Павлик отскочил в сторону и с нервической улыбочкой на лице
сказал товарищам:
— По-моему, могилку уже кто-то занял.
— Эй, ты! — крикнул толстый, делая два осторожных
шажка к яме.
— Э-э-э! — снова жутко закричало что-то,
притаившееся на дне.
— Свят, свят! — пробормотал третий парень по имени
Коля. — Пойдемте, мужики, отсюда побыстрее.
Тем временем подтянулись Глаша с Прямоходовым.
— Слушай, начальник! — сказал Коля преувеличенно
небрежным тоном. — В этой могилке кто-то есть.
— Ага! — сказал Прямоходов. — Черт с рогами,
кому еще там быть!
Он включил фонарик и направил его на яму. Фонарик, кстати
сказать, уже еле-еле светил, и свет давал желтый и тусклый. И вот в этом
тусклом и желтом свете они увидели рога и черную всклокоченную шерсть. Фонарик
выпрыгнул у Прямоходова из руки и, описав широкую дугу, свалился в траву.
Напоследок в его свете блеснули два круглых зеленых глаза, и студенты, завопив
в три горла, бросились наутек. За ними следом метнулся поддавшийся панике
Прямоходов.
Одна Глаша ничего не разглядела, но зато услышала, как в яме
что-то возится и дышит.
— Мамочки, — простонала она, чувствуя, что не
может никуда бежать. Ноги не гнутся и не идут. Не идут, и все тут.

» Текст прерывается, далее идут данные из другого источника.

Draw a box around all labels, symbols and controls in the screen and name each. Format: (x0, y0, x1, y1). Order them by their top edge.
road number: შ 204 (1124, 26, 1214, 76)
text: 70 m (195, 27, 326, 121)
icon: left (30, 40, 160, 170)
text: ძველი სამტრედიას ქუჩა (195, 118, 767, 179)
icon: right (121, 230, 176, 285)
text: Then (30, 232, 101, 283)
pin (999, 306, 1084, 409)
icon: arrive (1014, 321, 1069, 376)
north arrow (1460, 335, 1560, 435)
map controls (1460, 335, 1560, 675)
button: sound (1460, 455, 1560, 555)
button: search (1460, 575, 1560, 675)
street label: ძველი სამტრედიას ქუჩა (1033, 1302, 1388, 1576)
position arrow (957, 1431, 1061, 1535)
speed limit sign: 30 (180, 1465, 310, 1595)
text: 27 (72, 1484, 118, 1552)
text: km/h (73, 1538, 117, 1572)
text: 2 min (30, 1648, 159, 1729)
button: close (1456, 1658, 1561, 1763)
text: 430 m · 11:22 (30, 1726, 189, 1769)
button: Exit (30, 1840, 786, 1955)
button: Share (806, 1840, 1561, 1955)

Студенты и Прямоходов, отбежав на почтительное расстояние,
махали ей руками и прыгали на месте, как четыре обезьяны.
— Дамочка, сюда! — вопил комендант кладбища, не
осмеливаясь ни на миллиметр приблизиться к Глаше. — Бегите, что же вы!

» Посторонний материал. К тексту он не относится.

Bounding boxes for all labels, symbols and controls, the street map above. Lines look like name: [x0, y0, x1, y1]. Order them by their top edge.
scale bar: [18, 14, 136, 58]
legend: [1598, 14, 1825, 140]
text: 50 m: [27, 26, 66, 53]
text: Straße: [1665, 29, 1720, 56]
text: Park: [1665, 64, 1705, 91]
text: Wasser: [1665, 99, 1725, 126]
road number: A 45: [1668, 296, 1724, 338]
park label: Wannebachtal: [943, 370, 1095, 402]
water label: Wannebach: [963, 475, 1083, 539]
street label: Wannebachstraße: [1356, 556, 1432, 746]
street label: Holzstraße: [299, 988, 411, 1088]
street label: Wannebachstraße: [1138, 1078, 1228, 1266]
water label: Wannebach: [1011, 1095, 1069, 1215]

— Бэ-э-э! — неожиданно раздалось из ямы.
В этом «Бэ-э-э!» была такая жалоба, что Глаша мгновенно
пришла в себя. «Господи! Да это козел! — внезапно догадалась она. —
Бабкин козел, убежавший с поля!»
— Да-мо-чка! — снова позвал Прямоходов, сложив
ладошки рупором.
— Козел! — крикнула Глаша во всю силу своих легких
и освобождение засмеялась.
— Я козел? — пробормотал Прямоходов. — А что
я такого сделал?
— Вы видели рога? — шепотом спросил Коля, двумя
руками изображая, какие были рога.
— Люцифер! — простонал тот. — На моем
кладбище!
— Надо в милицию позвонить! — предложил толстый.

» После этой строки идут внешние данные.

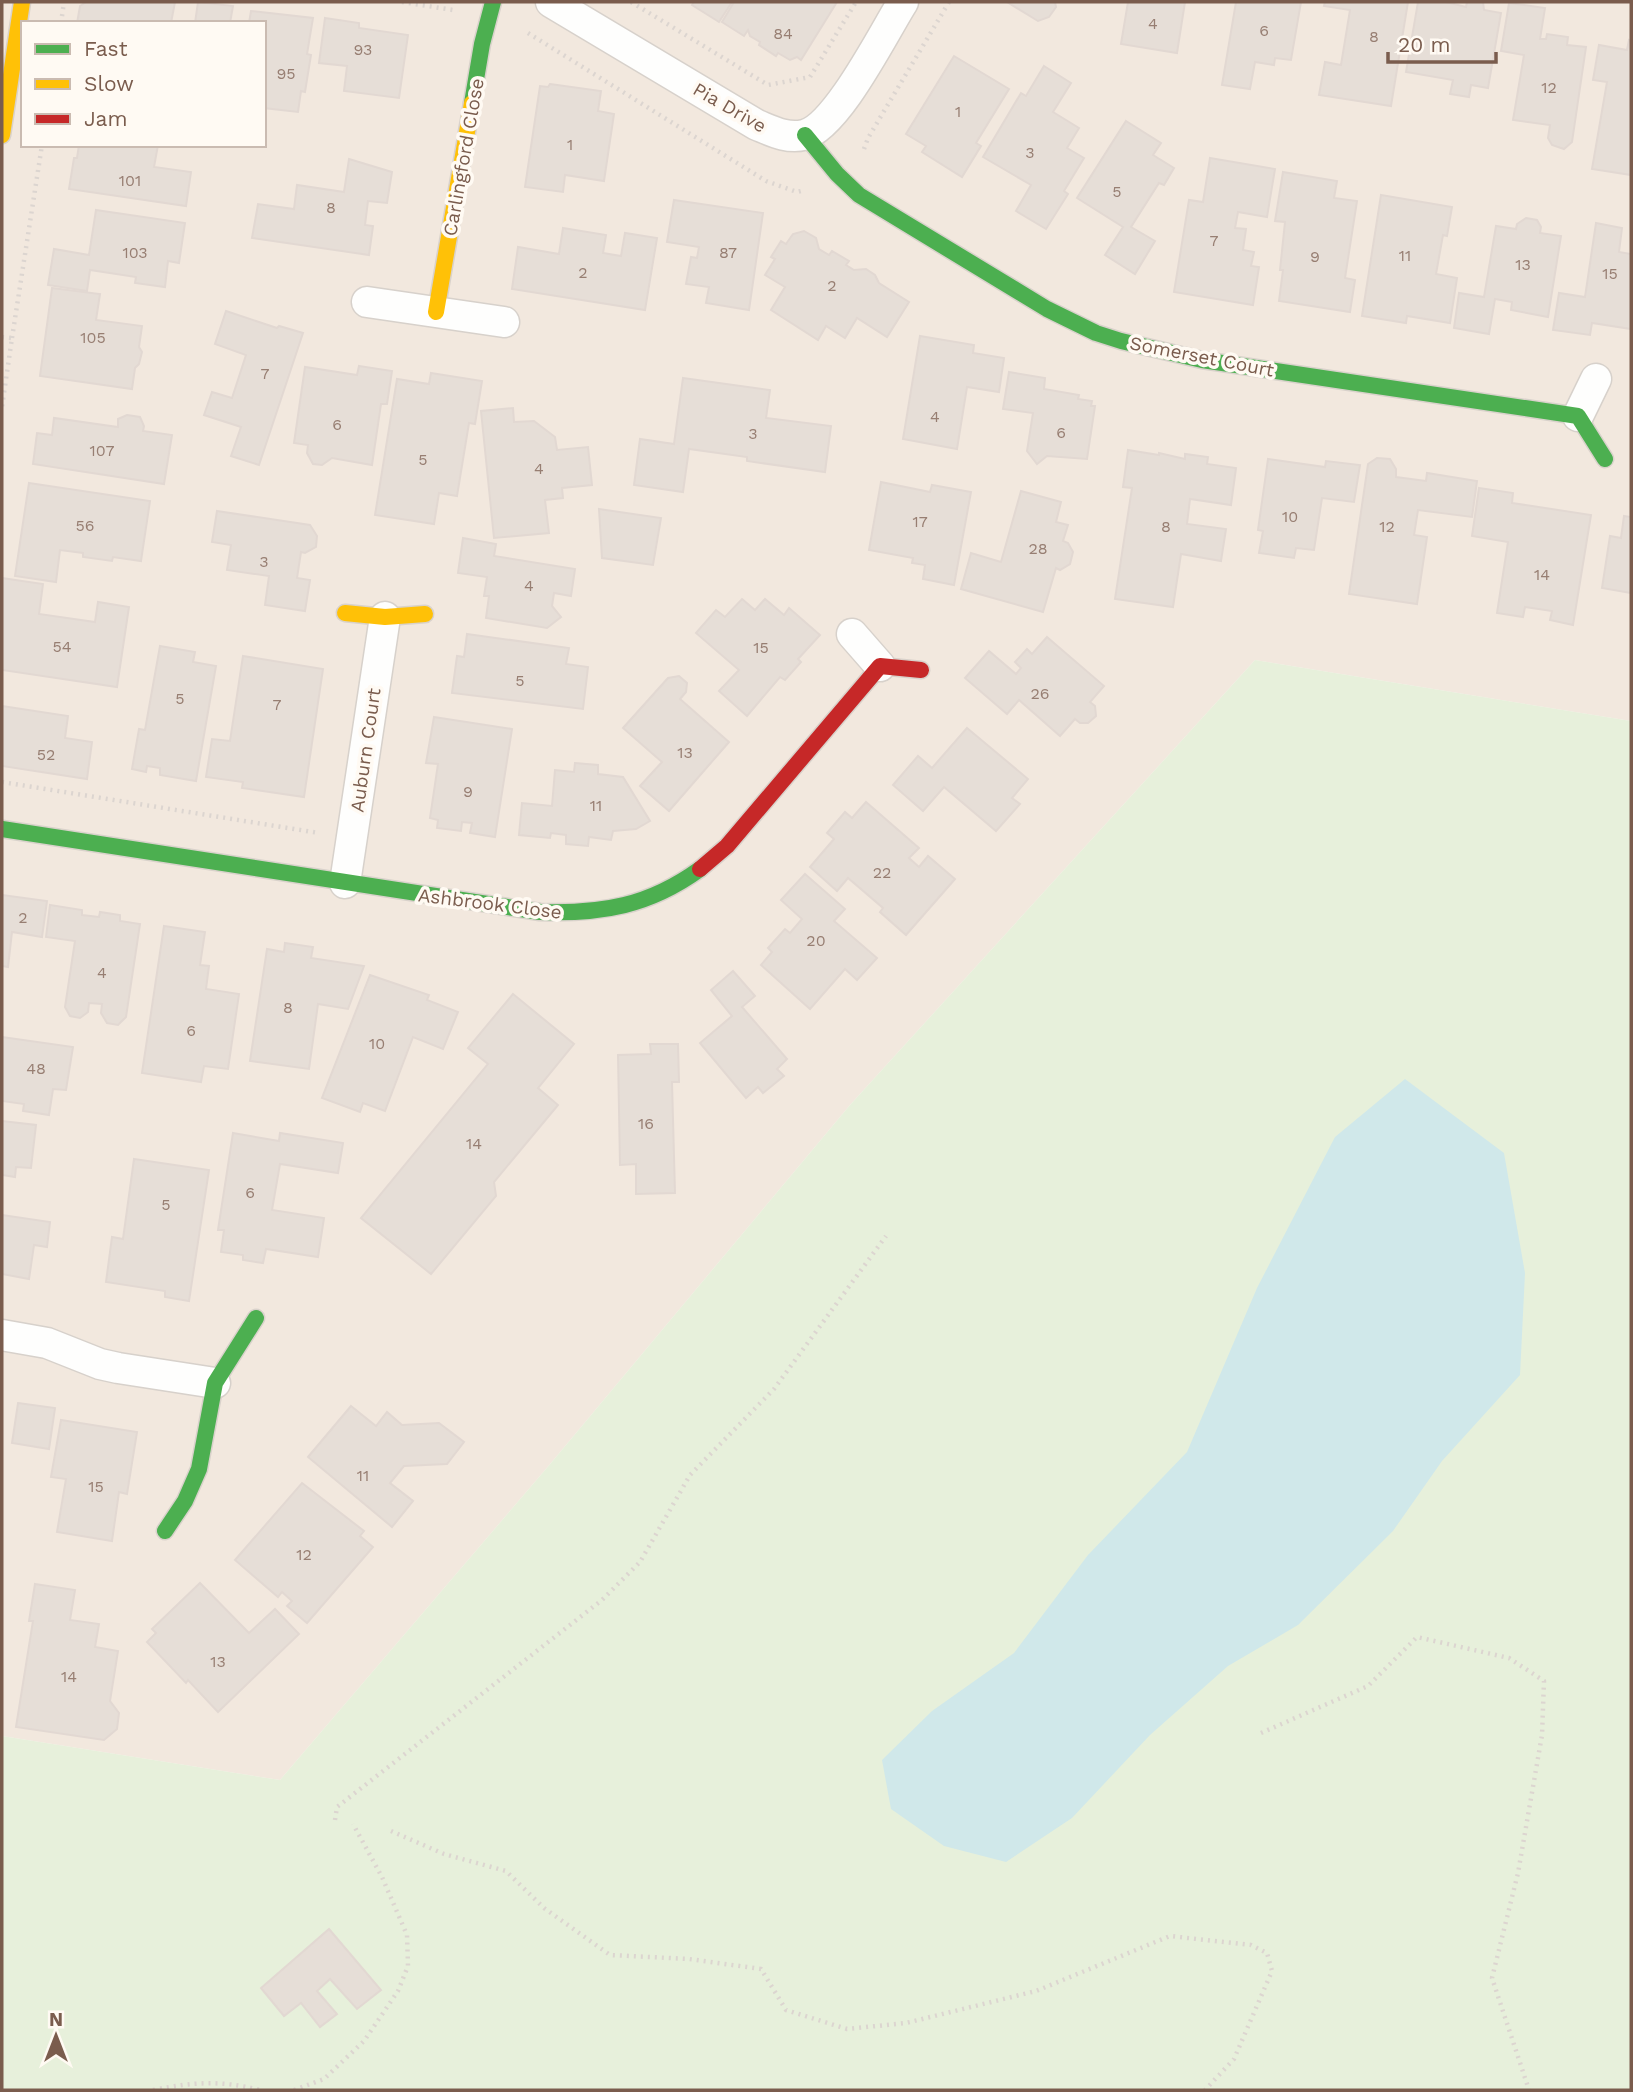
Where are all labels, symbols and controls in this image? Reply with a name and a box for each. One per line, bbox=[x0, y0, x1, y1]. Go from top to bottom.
house number: 4 bbox=[1148, 14, 1158, 33]
legend bbox=[21, 21, 266, 147]
house number: 6 bbox=[1259, 21, 1269, 40]
scale bar bbox=[1388, 21, 1496, 65]
house number: 84 bbox=[773, 24, 793, 43]
house number: 8 bbox=[1369, 27, 1379, 46]
text: 20 m bbox=[1398, 32, 1450, 57]
text: Fast bbox=[84, 36, 128, 61]
house number: 93 bbox=[354, 40, 372, 59]
house number: 95 bbox=[276, 64, 296, 83]
text: Slow bbox=[84, 71, 134, 96]
street label: Carlingford Close bbox=[438, 76, 489, 238]
street label: Pia Drive bbox=[689, 77, 770, 138]
house number: 12 bbox=[1541, 78, 1557, 97]
house number: 1 bbox=[955, 102, 961, 121]
text: Jam bbox=[84, 106, 127, 131]
house number: 1 bbox=[567, 135, 573, 154]
house number: 3 bbox=[1025, 143, 1035, 162]
house number: 101 bbox=[119, 171, 141, 190]
house number: 5 bbox=[1112, 182, 1122, 201]
house number: 8 bbox=[326, 198, 336, 217]
house number: 7 bbox=[1210, 231, 1219, 250]
house number: 103 bbox=[122, 243, 148, 262]
house number: 87 bbox=[719, 243, 737, 262]
house number: 11 bbox=[1399, 246, 1411, 265]
house number: 9 bbox=[1310, 247, 1320, 266]
house number: 13 bbox=[1515, 255, 1531, 274]
house number: 2 bbox=[578, 263, 588, 282]
house number: 15 bbox=[1602, 264, 1618, 283]
house number: 2 bbox=[827, 276, 837, 295]
house number: 105 bbox=[80, 328, 106, 347]
street label: Somerset Court bbox=[1128, 331, 1276, 382]
house number: 7 bbox=[261, 364, 270, 383]
house number: 4 bbox=[930, 407, 940, 426]
house number: 6 bbox=[332, 415, 342, 434]
house number: 6 bbox=[1056, 423, 1066, 442]
house number: 3 bbox=[748, 424, 758, 443]
house number: 107 bbox=[90, 441, 114, 460]
house number: 5 bbox=[418, 450, 428, 469]
house number: 4 bbox=[534, 459, 544, 478]
house number: 10 bbox=[1282, 507, 1298, 526]
house number: 17 bbox=[912, 512, 928, 531]
house number: 56 bbox=[75, 516, 95, 535]
house number: 8 bbox=[1161, 517, 1171, 536]
house number: 12 bbox=[1379, 517, 1395, 536]
house number: 28 bbox=[1028, 539, 1048, 558]
house number: 3 bbox=[259, 552, 269, 571]
house number: 14 bbox=[1534, 565, 1550, 584]
house number: 4 bbox=[524, 576, 534, 595]
house number: 54 bbox=[52, 637, 72, 656]
house number: 15 bbox=[753, 638, 769, 657]
house number: 5 bbox=[515, 671, 525, 690]
house number: 26 bbox=[1030, 684, 1050, 703]
street label: Auburn Court bbox=[345, 687, 386, 814]
house number: 5 bbox=[175, 689, 185, 708]
house number: 7 bbox=[273, 695, 282, 714]
house number: 13 bbox=[677, 743, 693, 762]
house number: 52 bbox=[37, 745, 55, 764]
house number: 9 bbox=[463, 782, 473, 801]
house number: 11 bbox=[590, 796, 602, 815]
house number: 22 bbox=[873, 863, 891, 882]
street label: Ashbrook Close bbox=[417, 883, 563, 924]
house number: 2 bbox=[18, 908, 28, 927]
house number: 20 bbox=[806, 931, 826, 950]
house number: 4 bbox=[97, 963, 107, 982]
house number: 8 bbox=[283, 998, 293, 1017]
house number: 6 bbox=[186, 1021, 196, 1040]
house number: 10 bbox=[369, 1034, 385, 1053]
house number: 48 bbox=[26, 1059, 46, 1078]
house number: 16 bbox=[638, 1114, 654, 1133]
house number: 14 bbox=[466, 1134, 482, 1153]
house number: 6 bbox=[245, 1183, 255, 1202]
house number: 5 bbox=[161, 1195, 171, 1214]
house number: 11 bbox=[357, 1466, 369, 1485]
house number: 15 bbox=[88, 1477, 104, 1496]
house number: 12 bbox=[296, 1545, 312, 1564]
house number: 13 bbox=[210, 1652, 226, 1671]
house number: 14 bbox=[61, 1667, 77, 1686]
north arrow bbox=[21, 2001, 91, 2071]
text: N bbox=[49, 2008, 63, 2031]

— А может, на телевидение? — сообразил
Прямоходов. — Вы не знаете, они за интересные сюжеты гражданам не плотют?
— Смотрите, он ее заманивает! — закричал Павлик,
показывая пальцем на Глашу, которая медленно шла по направлению к яме,
растопырив руки. — Он подавил ее волю и зовет к себе!
— Да-мо-чка! — снова завопил Прямоходов, уже
загоревшийся идеей заработать капиталец на демонстрации живого черта. —
Вы, смотрите, не повредите ему чего-нибудь! Не кидайтесь в него ничем, слышите?
Глаша между тем подошла к краю ямы и, встав на четвереньки,
начала чмокать губами.
— Чего это она? — недоуменно спросил толстый.
— Хочет с ним поцеловаться, — шепотом ответил
Коля. — Сейчас она туда прыгнет, вот увидите!
— Надо же что-то делать! — рассердился Павлик.
— Я туда не пойду! — запротестовал толстый.
— И я не пойду! — поддержал его Коля.
— Тогда побежали за помощью!
— А я тут пока побуду! — сообщил Прямоходов,
топчась под фонарем. — Покараулю.
Лида и Жора, возвратившиеся к тому времени из своего
продуктового вояжа, с увлечением поглощали картофельные чипсы, запивая их
газировкой из двухлитровой бутылки. Газировка была теплой и била в нос, и Лида
вся облилась, но ей все равно было весело. Она чувствовала себя так, будто ей
семнадцать лет и вся жизнь раскинулась впереди, словно непаханое поле.